6.7 DELIVERY OF CLOSING DOCUMENTS.
Selling Parties shall have delivered or caused to be delivered to Buyer on
the Closing Date each of the Documents to be delivered pursuant to SECTION 8.2.
6.8 NO ADVERSE PROCEEDINGS.
No judgment or order shall have been rendered and remain in effect, and no
action or proceeding by any governmental entity shall be pending, against Buyer,
that would make unlawful the purchase and sale of the Sale Assets as
contemplated by this Agreement.
ARTICLE VII
CONDITIONS PRECEDENT TO THE
OBLIGATION OF SELLING PARTIES TO CLOSE
The obligations of Selling Parties to close the sale of the Sale Assets
pursuant to the terms of this Agreement is subject to the satisfaction, on or
prior to the Closing Date, of each of the following conditions, unless waived by
Selling Parties in writing:
<PAGE>
7.1 ACCURACY OF REPRESENTATIONS AND WARRANTIES.

────────

#### [Actions to take]
A - Answer these questions using the agreement excerpt:
(i) On what date must the Selling Parties deliver the documents to Buyer under 6.7?
(ii) Which section governs the documents to be delivered?
(iii) In what form must the Selling Parties waive a condition listed in Article VII?
B - Reproduce the agreement excerpt starting at the words "6.8 NO ADVERSE" and stopping after "REPRESENTATIONS AND WARRANTIES.".
The entries that follow are separate from the agreement excerpt.

#### [Saved entries]
────────

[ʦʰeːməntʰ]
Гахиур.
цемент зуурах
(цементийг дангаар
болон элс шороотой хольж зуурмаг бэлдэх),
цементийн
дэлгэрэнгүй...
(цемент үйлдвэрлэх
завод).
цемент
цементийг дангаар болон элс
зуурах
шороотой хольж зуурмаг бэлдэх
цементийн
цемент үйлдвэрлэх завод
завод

────────

#### [Solutions to the problems]
A -
(i) The Closing Date.
(ii) Section 8.2.
(iii) In writing.

B -
6.8 NO ADVERSE PROCEEDINGS.
No judgment or order shall have been rendered and remain in effect, and no
action or proceeding by any governmental entity shall be pending, against Buyer,
that would make unlawful the purchase and sale of the Sale Assets as
contemplated by this Agreement.
ARTICLE VII
CONDITIONS PRECEDENT TO THE
OBLIGATION OF SELLING PARTIES TO CLOSE
The obligations of Selling Parties to close the sale of the Sale Assets
pursuant to the terms of this Agreement is subject to the satisfaction, on or
prior to the Closing Date, of each of the following conditions, unless waived by
Selling Parties in writing:
<PAGE>
7.1 ACCURACY OF REPRESENTATIONS AND WARRANTIES.